(Recorded information Opens)
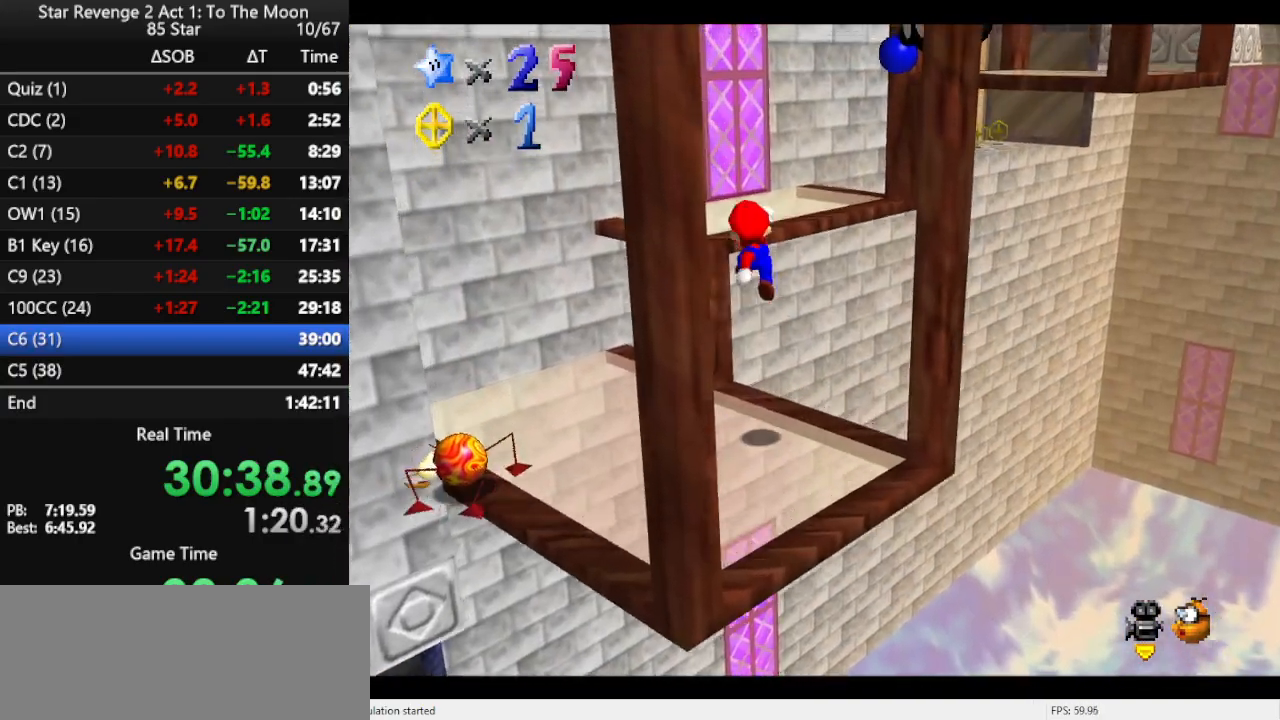
{"buttons": [], "left_stick": "up", "events": [[67, "left_stick", "left"], [133, "B", "down"], [200, "left_stick", "up"], [333, "A", "up"], [333, "B", "up"]]}
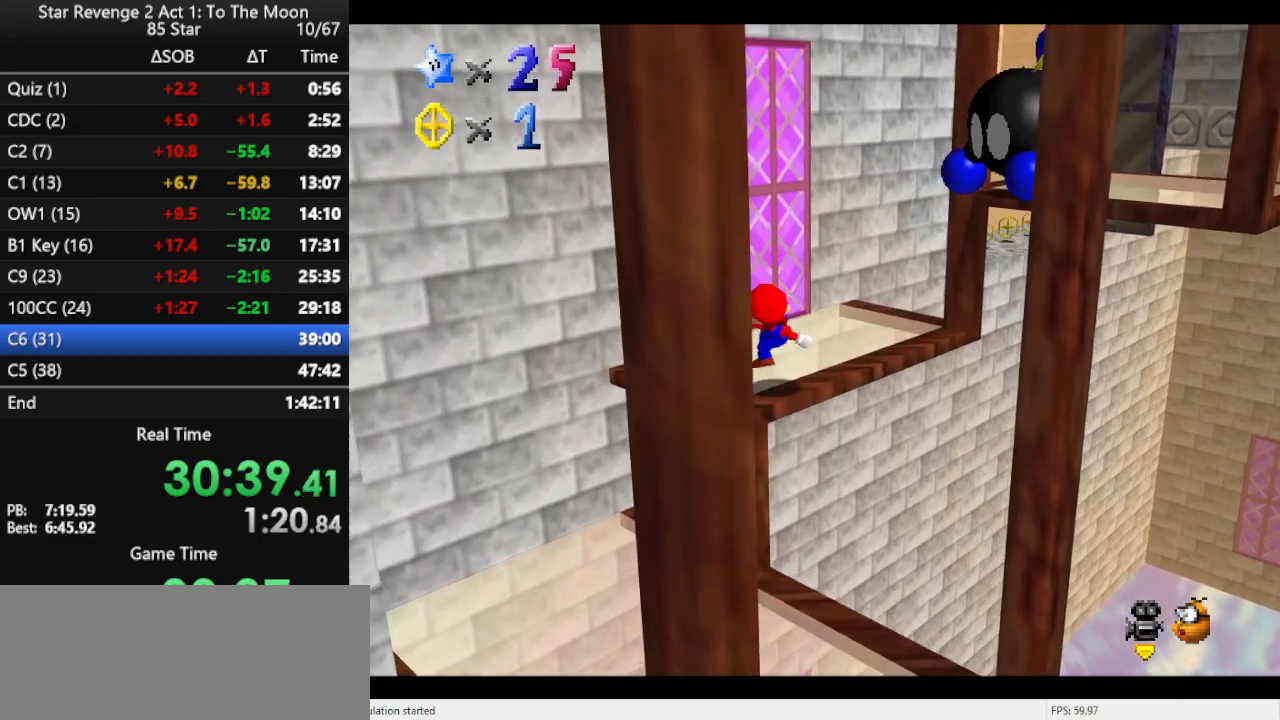
{"buttons": ["Z"], "left_stick": "up-right", "events": [[200, "Z", "down"], [233, "left_stick", "up-right"], [267, "A", "down"], [500, "A", "up"]]}
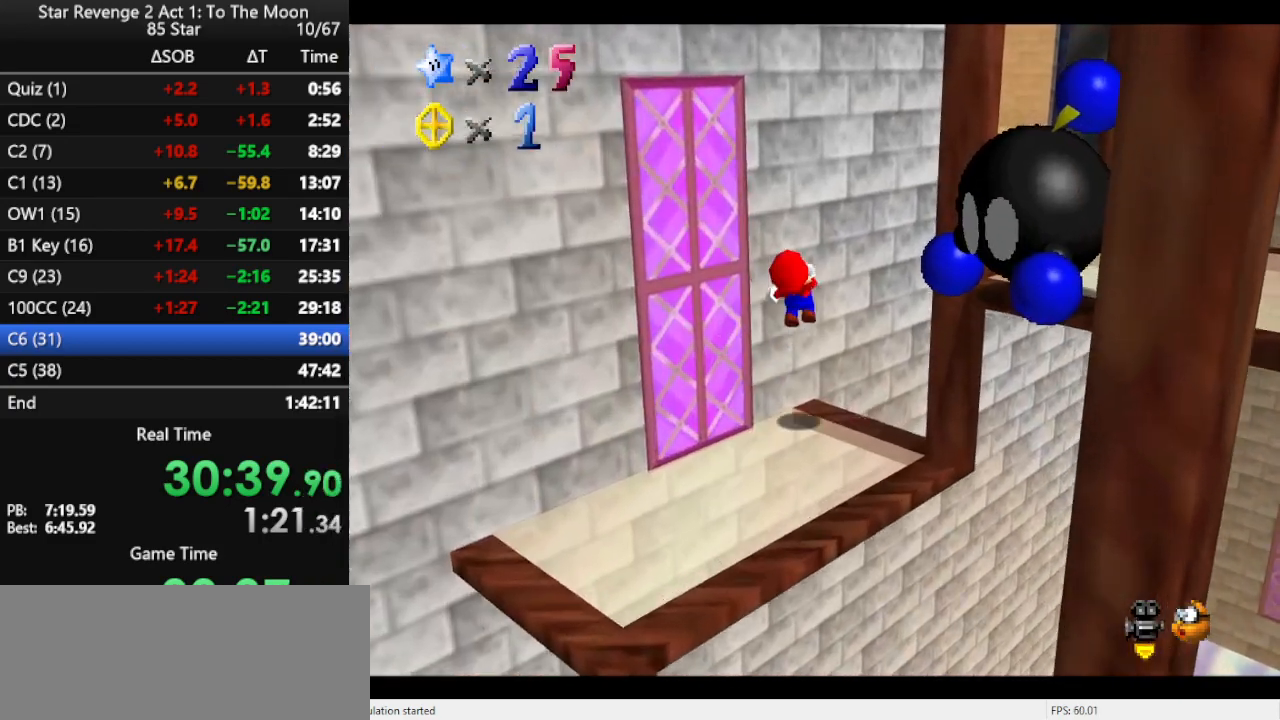
{"buttons": ["Z"], "left_stick": "center", "events": [[133, "left_stick", "center"], [300, "A", "down"], [367, "A", "up"], [433, "A", "down"], [500, "A", "up"]]}
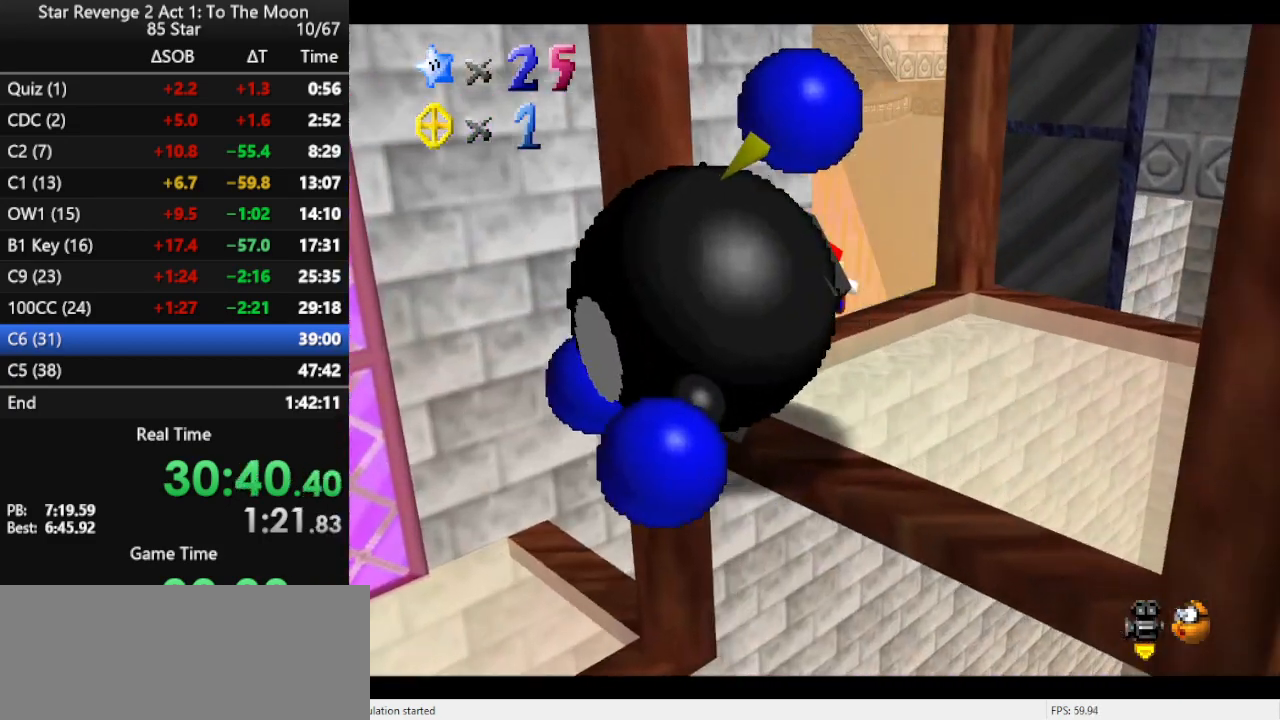
{"buttons": ["A", "Z"], "left_stick": "center", "events": [[33, "A", "down"], [133, "A", "up"], [200, "A", "down"], [200, "left_stick", "up-left"], [367, "left_stick", "center"], [400, "A", "up"], [467, "A", "down"]]}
(Recorded information Closes)
What the task asks -
I'd like the material duplicated exactly, without its pictures.

Answer for this exercise -
{"buttons": [], "left_stick": "up", "events": [[67, "left_stick", "left"], [133, "B", "down"], [200, "left_stick", "up"], [333, "A", "up"], [333, "B", "up"]]}
{"buttons": ["Z"], "left_stick": "up-right", "events": [[200, "Z", "down"], [233, "left_stick", "up-right"], [267, "A", "down"], [500, "A", "up"]]}
{"buttons": ["Z"], "left_stick": "center", "events": [[133, "left_stick", "center"], [300, "A", "down"], [367, "A", "up"], [433, "A", "down"], [500, "A", "up"]]}
{"buttons": ["A", "Z"], "left_stick": "center", "events": [[33, "A", "down"], [133, "A", "up"], [200, "A", "down"], [200, "left_stick", "up-left"], [367, "left_stick", "center"], [400, "A", "up"], [467, "A", "down"]]}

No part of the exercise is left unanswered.